2022 proved to be a hugely successful year for book adaptations. Shows such as ‘The Lord of the Rings: The Rings of Power’ and ‘House of the Dragon’ launched with impressive viewership numbers and critical acclaim, establishing that there are no budget holdbacks and adaptations that remain faithful to the original text are what make them a huge success with fan bases. Adaptations don’t just stop with books or comics though, they also include more under-the-radar categories such as articles and podcasts, that often get overlooked. This is due to the fact that they are much harder to adapt without an in-depth backstory that novels provide. Although this has shown to be a major limitation for those looking to create literary adaptations, some shows have found success having been adapted from minor content categories. For example, ‘Inventing Anna’, one of last year's most popular Netflix shows, was originally based on an article by ‘The Cut’ but made headlines for its backstory based on real events.

Looking at the shows that have aired since the 2016/17 season, Show Tracker reveals that nearly 50% were original concepts, and almost 3/4 of literary adaptations are book adaptations. However, the most interesting data is that only 19% of all literary adaptations originate as comics. With shows such as ‘The Boys’ and ‘The Sandman’ gaining popularity, and Disney+ announcing a never-ending roster of MCU-based TV shows this number is bound to go up significantly in the upcoming years.

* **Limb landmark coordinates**
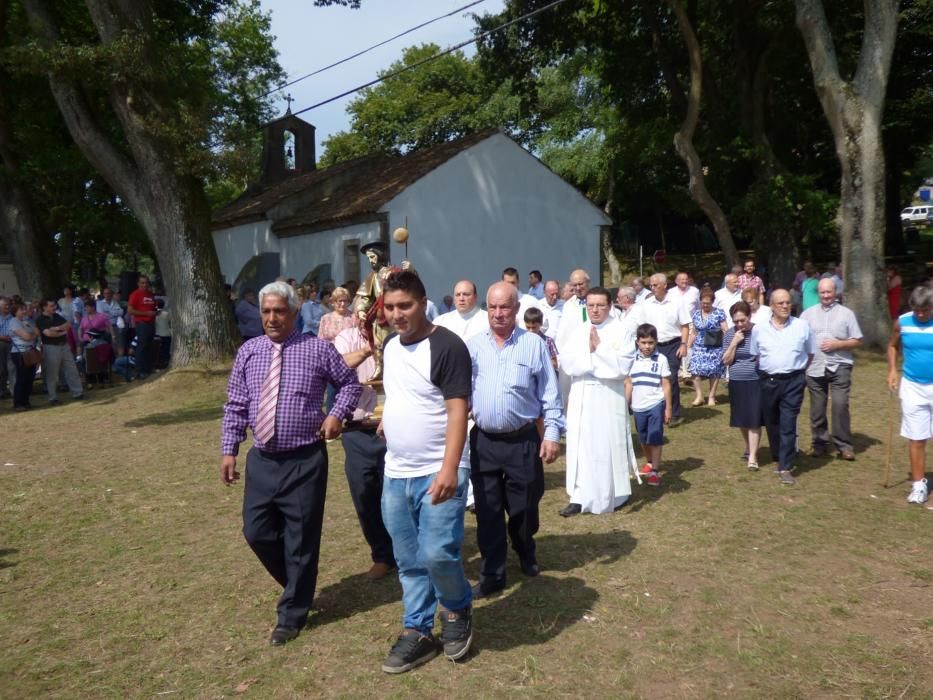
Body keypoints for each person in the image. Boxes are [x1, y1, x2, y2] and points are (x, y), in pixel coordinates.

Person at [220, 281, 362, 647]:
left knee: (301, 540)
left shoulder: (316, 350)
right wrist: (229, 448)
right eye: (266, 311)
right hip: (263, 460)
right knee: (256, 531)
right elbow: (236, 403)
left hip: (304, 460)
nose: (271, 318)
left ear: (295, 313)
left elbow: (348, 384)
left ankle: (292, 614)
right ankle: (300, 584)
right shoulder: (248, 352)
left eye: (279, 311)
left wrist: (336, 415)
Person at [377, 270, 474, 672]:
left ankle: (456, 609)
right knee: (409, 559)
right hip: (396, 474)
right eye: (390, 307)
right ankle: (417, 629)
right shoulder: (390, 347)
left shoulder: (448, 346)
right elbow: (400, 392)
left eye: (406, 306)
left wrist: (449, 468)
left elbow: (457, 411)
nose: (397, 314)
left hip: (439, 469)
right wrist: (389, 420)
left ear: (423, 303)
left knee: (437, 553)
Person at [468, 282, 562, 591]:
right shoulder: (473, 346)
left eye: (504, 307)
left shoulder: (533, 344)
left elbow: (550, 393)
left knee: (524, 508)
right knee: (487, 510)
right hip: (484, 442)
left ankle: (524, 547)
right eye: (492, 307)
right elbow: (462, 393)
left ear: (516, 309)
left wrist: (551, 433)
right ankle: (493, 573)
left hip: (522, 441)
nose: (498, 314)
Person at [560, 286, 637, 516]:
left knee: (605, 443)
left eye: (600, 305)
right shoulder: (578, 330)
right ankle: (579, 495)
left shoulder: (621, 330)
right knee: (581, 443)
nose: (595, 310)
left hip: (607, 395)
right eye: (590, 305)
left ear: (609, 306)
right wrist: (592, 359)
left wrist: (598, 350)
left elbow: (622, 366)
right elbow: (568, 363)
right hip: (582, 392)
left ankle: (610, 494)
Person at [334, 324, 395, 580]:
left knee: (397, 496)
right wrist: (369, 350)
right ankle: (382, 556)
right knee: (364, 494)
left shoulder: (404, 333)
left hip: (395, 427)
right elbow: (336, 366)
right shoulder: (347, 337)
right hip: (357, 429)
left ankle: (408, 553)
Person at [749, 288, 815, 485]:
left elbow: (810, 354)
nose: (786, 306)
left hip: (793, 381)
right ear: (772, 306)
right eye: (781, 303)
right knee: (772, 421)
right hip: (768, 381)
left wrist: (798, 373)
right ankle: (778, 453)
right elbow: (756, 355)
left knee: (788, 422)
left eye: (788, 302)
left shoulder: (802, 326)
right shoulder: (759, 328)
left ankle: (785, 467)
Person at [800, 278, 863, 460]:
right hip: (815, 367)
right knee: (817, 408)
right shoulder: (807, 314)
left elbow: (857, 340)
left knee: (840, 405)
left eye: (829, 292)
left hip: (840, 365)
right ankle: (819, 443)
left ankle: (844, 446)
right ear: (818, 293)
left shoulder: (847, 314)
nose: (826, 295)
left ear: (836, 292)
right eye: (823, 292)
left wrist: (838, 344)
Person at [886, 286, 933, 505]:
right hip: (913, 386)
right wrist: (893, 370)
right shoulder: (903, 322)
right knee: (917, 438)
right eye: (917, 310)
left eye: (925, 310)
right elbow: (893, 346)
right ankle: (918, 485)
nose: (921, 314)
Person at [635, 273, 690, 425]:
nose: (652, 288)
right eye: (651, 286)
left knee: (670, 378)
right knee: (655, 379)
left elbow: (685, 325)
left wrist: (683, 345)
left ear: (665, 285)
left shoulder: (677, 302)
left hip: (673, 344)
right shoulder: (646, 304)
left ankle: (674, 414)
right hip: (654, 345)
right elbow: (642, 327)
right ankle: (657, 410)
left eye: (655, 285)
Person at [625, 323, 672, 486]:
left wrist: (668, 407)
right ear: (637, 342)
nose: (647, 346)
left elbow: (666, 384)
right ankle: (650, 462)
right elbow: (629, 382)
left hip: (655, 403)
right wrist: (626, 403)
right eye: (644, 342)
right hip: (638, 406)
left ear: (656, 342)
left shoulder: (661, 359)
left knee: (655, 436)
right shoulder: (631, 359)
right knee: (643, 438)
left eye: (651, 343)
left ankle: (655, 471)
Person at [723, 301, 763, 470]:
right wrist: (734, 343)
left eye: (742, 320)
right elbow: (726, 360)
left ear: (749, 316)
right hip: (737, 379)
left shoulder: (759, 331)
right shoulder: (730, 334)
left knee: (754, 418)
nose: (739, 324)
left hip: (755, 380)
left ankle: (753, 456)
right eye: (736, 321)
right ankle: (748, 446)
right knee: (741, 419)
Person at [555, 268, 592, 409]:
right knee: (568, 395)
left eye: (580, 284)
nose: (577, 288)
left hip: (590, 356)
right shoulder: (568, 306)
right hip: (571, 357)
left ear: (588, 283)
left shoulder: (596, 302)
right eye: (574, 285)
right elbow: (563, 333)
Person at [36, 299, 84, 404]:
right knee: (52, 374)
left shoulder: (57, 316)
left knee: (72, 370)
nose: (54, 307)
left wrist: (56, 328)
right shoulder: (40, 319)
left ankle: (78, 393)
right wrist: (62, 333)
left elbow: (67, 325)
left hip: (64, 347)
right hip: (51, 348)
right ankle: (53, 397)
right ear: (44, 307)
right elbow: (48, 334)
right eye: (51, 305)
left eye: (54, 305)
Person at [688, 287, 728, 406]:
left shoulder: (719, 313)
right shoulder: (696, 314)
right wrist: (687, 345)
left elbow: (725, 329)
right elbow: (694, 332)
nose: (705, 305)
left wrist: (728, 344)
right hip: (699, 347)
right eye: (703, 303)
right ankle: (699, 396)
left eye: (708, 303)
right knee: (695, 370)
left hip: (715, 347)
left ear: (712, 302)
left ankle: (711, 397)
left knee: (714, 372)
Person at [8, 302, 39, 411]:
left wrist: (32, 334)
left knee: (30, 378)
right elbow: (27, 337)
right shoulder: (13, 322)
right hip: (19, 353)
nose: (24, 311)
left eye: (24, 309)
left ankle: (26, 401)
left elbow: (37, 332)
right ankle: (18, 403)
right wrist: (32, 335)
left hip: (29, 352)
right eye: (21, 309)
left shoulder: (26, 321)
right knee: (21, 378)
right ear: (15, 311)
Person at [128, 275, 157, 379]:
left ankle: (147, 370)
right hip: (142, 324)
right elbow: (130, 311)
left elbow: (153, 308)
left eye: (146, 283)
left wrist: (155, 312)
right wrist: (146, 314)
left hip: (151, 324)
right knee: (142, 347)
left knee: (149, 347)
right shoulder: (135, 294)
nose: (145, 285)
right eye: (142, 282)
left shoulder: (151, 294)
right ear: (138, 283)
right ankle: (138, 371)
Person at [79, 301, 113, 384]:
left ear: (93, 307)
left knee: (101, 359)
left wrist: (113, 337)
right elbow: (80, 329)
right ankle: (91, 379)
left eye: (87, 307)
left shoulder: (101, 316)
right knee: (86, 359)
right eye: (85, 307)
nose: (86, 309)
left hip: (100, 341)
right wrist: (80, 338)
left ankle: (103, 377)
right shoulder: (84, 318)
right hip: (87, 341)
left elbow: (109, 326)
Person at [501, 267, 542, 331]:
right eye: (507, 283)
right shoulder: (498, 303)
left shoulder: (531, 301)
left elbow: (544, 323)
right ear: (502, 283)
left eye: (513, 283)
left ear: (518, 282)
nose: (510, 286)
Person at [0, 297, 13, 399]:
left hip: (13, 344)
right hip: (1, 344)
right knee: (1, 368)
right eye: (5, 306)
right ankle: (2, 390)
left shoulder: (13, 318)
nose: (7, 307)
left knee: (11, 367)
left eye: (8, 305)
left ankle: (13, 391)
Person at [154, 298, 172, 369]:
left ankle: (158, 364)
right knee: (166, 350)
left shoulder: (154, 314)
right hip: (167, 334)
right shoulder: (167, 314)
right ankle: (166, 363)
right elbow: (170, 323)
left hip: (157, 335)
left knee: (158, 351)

* **Task 1**
Duplicate the text on TV adaptations from "Looking at the" up to and including "the upcoming years.".
* **Task 2**
Answer these questions using the text on TV adaptations:
(a) What publication's article was 'Inventing Anna' originally based on?
(b) According to Show Tracker, about what share of shows aired since the 2016/17 season were original concepts?
(c) What percentage of all literary adaptations originate as comics?
* **Task 3**
Write the next part of the text on TV adaptations, picking up after its final sentence.

* **Task answer 1**
Looking at the shows that have aired since the 2016/17 season, Show Tracker reveals that nearly 50% were original concepts, and almost 3/4 of literary adaptations are book adaptations. However, the most interesting data is that only 19% of all literary adaptations originate as comics. With shows such as ‘The Boys’ and ‘The Sandman’ gaining popularity, and Disney+ announcing a never-ending roster of MCU-based TV shows this number is bound to go up significantly in the upcoming years.

* **Task answer 2**
(a) 'The Cut'
(b) Nearly 50%
(c) 19%

* **Task answer 3**
With recent shows such as ‘Gaslit’ and the widely popular ‘The Dropout’, adaptations based on podcasts are slowly starting to establish themselves. But just like shows based on articles, these adaptations require in-depth, often real-life, backstories which give writers the necessary material to expand them into compelling dramas. Podcast shows even managed to beat shows adapted from video games but once again the limited availability of narrative-based podcasts will always prove a problem for this adaptation type (Which is the same limitation that is stopping the production of more shows based on articles).

Video game adaptations have been a nightmare for studios in the past as they’ve often resulted in disastrous critical and audience reception. This is to be expected as video games often focus on the gameplay experience and the plots are often woven around this factor. But in recent times with movies such as ‘Pokemon: Detective Pikachu’ and ‘Sonic the Hedgehog’, as well as shows such as ‘Arcane’ and ‘Halo', video game adaptations have entered a renaissance period of sorts. With services such as Netflix and Amazon Prime announcing close to 10 new movies and TV shows (combined) based on video games, it is sure to be an exciting period for video game adaptions. It also helps that HBO’s ‘The Last of Us’ has been receiving widespread acclaim from critics and audiences alike and has already ended up as one of the highest-rated TV shows on IMDB. With the fan base already calling for a second season, it is only a matter of time before HBO decides to give the green light for season two.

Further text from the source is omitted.